As previously stated, trazodone is sometimes used to help individuals who are experiencing insomnia during addiction treatment. If trazodone is ineffective or not an option for other reasons, there are several other medications that medical professionals can utilize to ease insomnia. If the client is on a tapered benzodiazepine dose, for example, it may be effective for the dosage to be taken at night to promote sleep. There are medications specifically designed to aid sleep, such as Ambien or Lunesta, but these medications may not be prescribed regularly due to their abuse and addiction potential, per an article in the Journal of Addictive Diseases. Amitriptyline, another antidepressant, was shown in a study to be as effective for insomnia as the benzodiazepine Ativan.
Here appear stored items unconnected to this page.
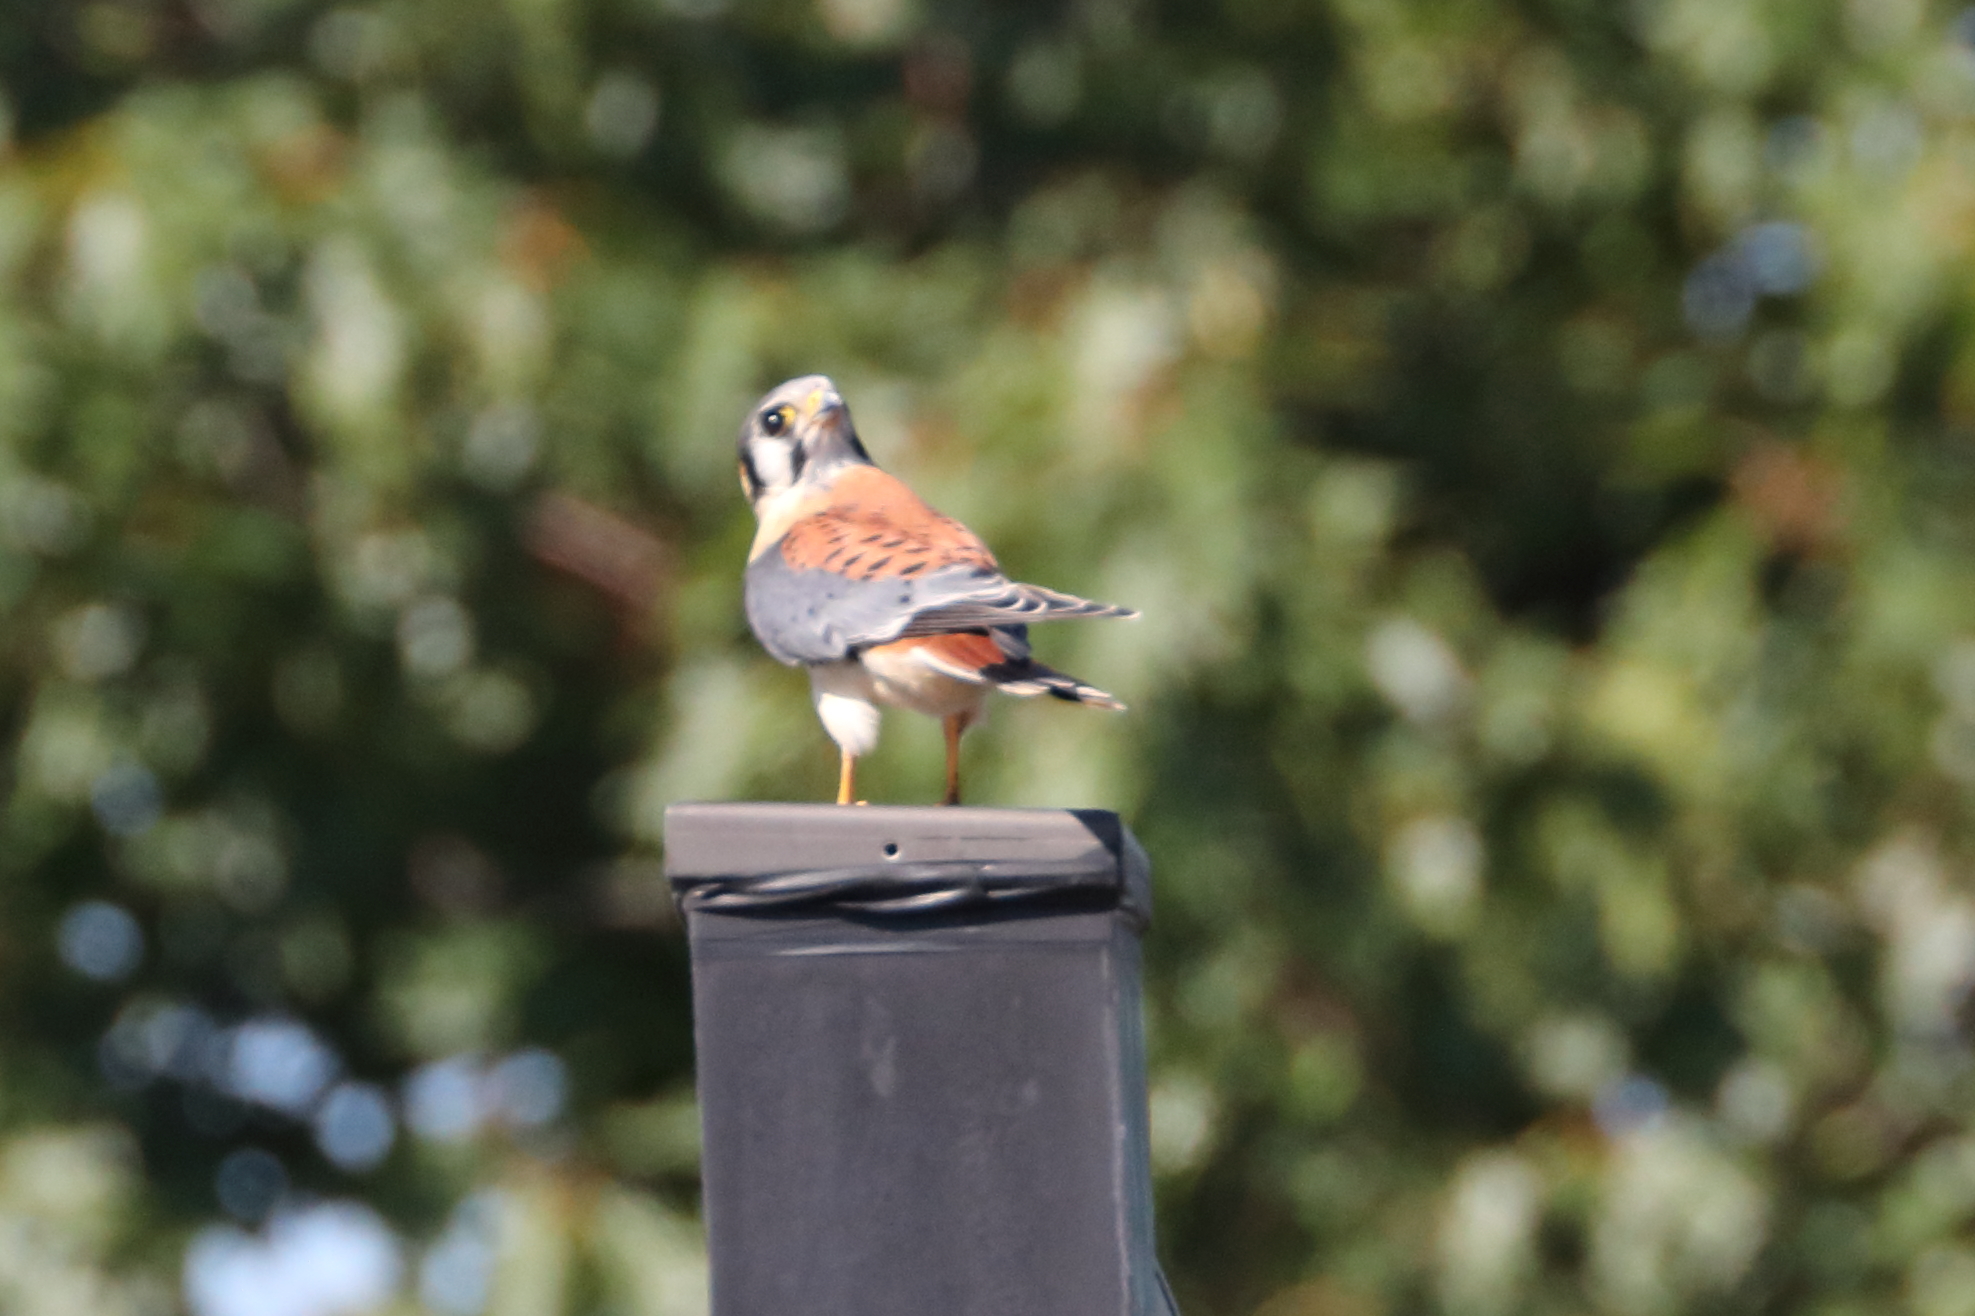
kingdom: Animalia
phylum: Chordata
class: Aves
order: Falconiformes
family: Falconidae
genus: Falco
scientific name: Falco sparverius
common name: American kestrel
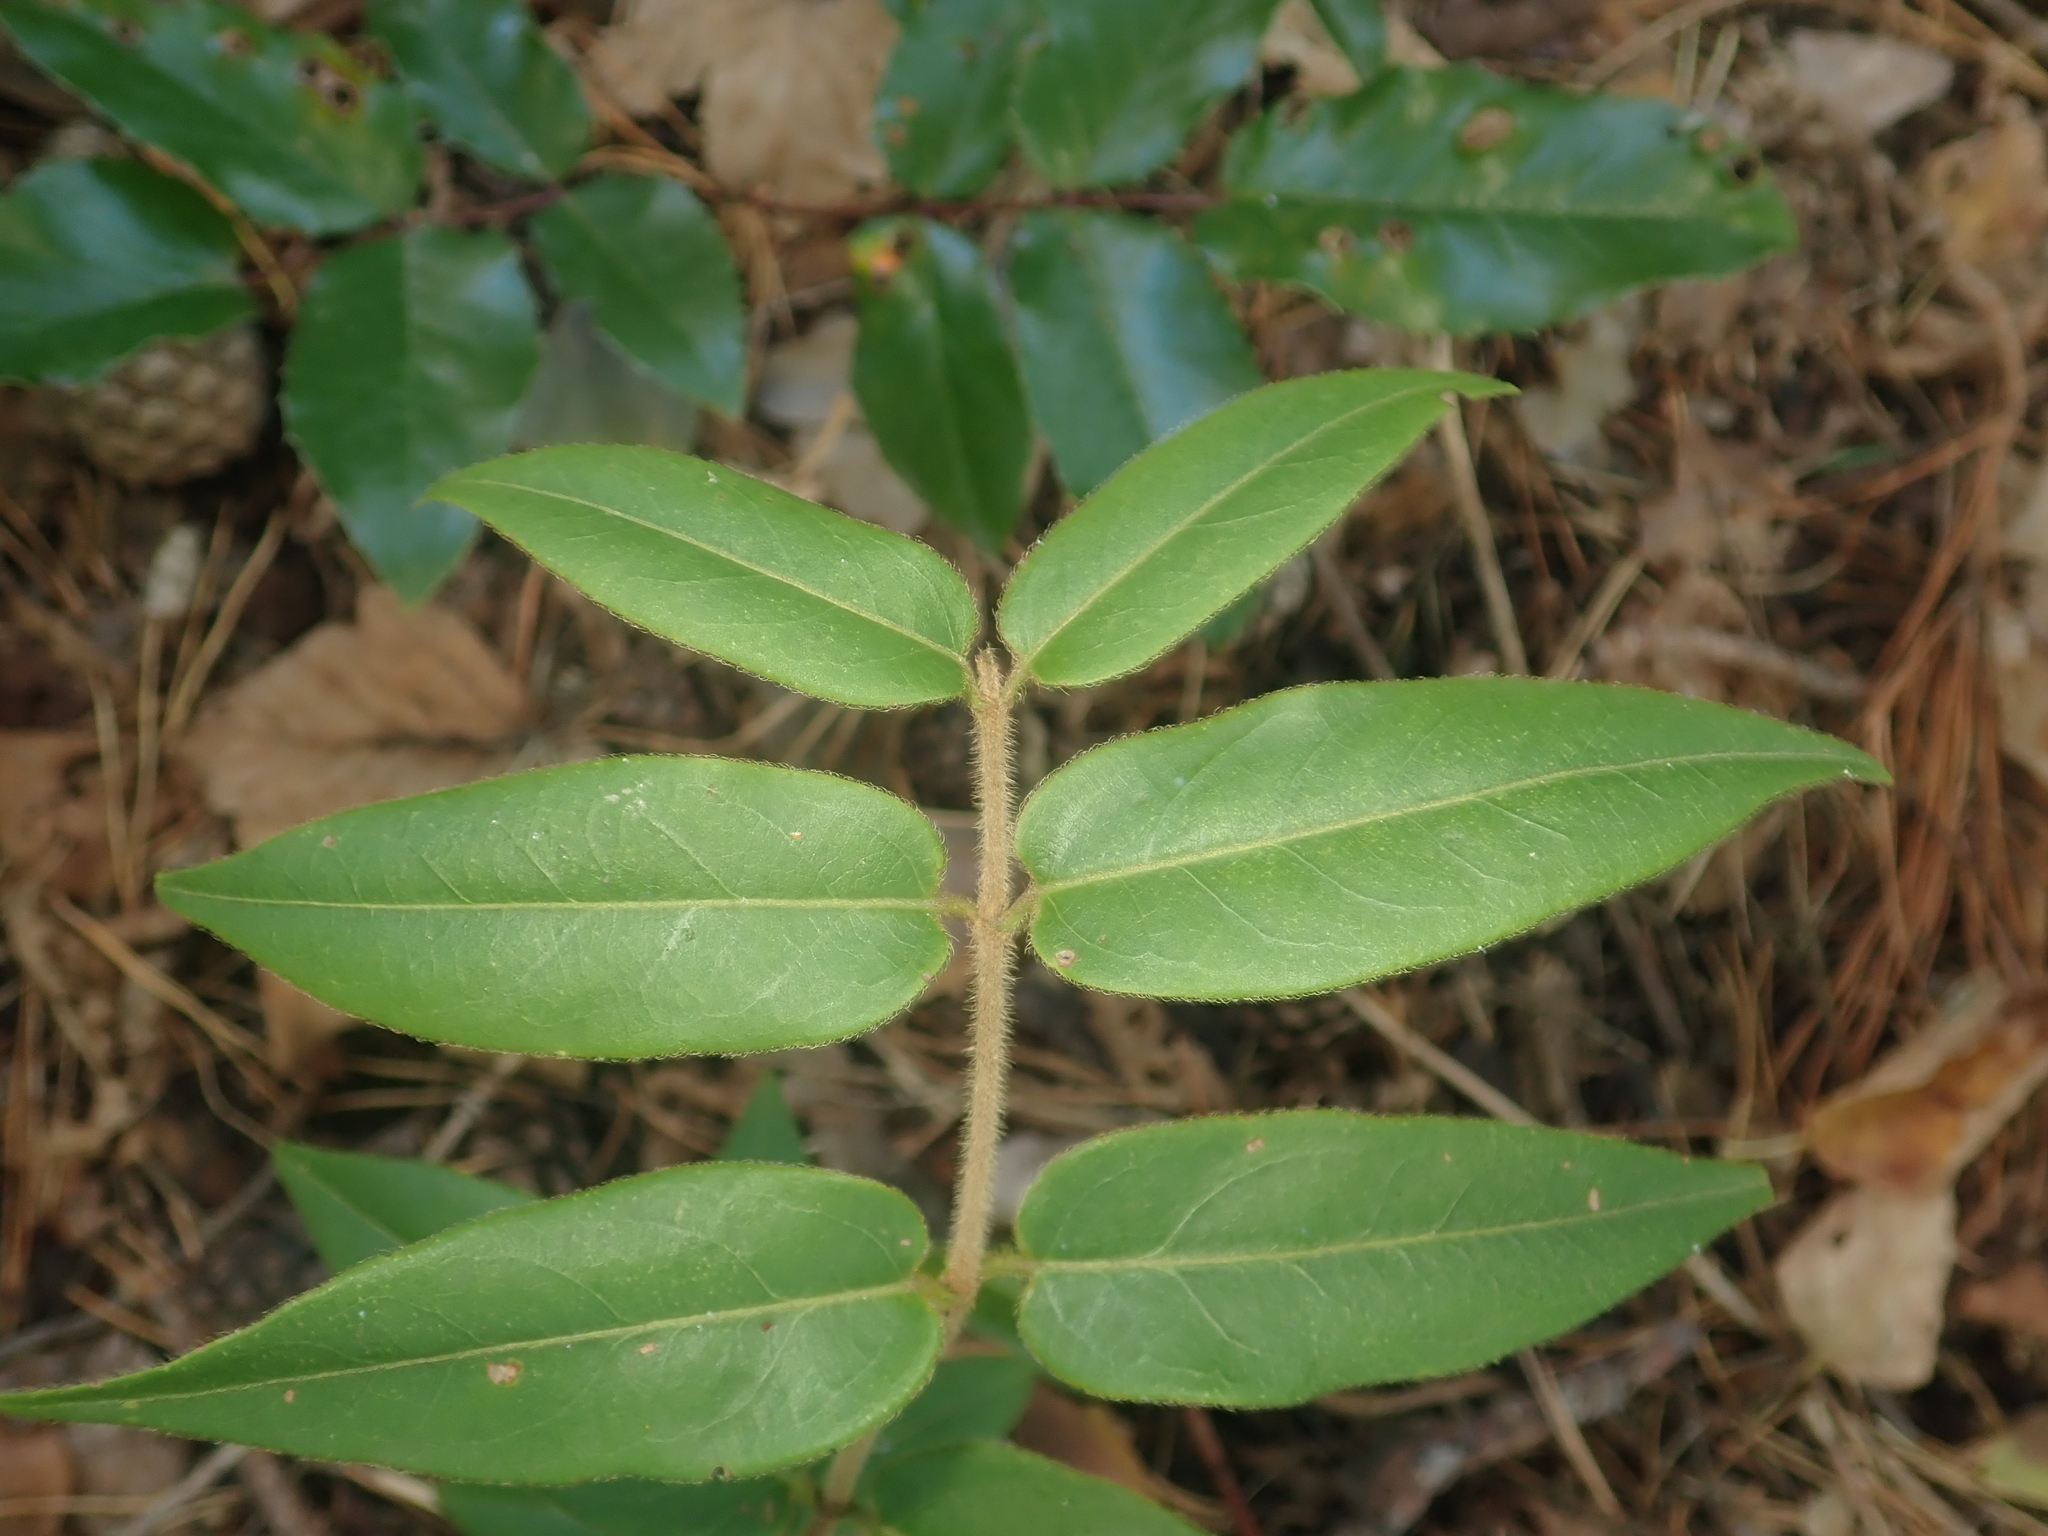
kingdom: Plantae
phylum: Tracheophyta
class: Magnoliopsida
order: Dipsacales
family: Caprifoliaceae
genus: Lonicera
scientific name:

Anxiety is a common symptom experienced by those in withdrawal. Most illicit drugs, as well as medications that are associated with dependency, can cause anxiety to present itself in addition to other withdrawal symptoms. The University of Maryland Medical Center warns that withdrawal can produce symptoms that are extremely similar to panic attacks, as well as cause individuals to develop this anxiety rapidly. At times, antidepressants are the first line of treatment for anxiety symptoms, especially where the use of benzodiazepines may be contraindicated. The US National Library of Medicine lists clonidine, a medication generally used for hypertension, as an option for treating anxiety during medical detox. Antidepressants – typically medications classified as SSRI medications – are also utilized when a person experiences depression related to the medical detox process.
Nausea and vomiting associated with medical detox can be caused by multiple factors and can become severe at times. If the nausea is mild, over-the-counter medications like bismuth subcarbonate, also known as kaopectate or Pepto Bismol, may be effective. Certain motion sickness medications, such as dimenhydrinate or meclizine hydrochloride (Dramamine), may also be used in some instances. If the nausea and vomiting are severe, there are various prescription medications that medical professionals can prescribe. A publication by the American Cancer Society describes several antiemetic medications that may be helpful, such as ondansetron (Zofran), metoclopramide (Reglan), promethazine (Phenergan), and prochlorperazine (Compazine). Unless contraindicated, lorazepam (Ativan) and alprazolam (Xanax) – two anti-anxiety medications – may also be effective in treating nausea and vomiting.
Although medications can be helpful during detox and ongoing recovery, they do not constitute addiction treatment on their own. They should be used in conjunction with a complete treatment program that incorporates traditional therapies, such as individual and group counseling. There is no cure or quick fix for addiction; comprehensive care is needed to ensure long-term recovery.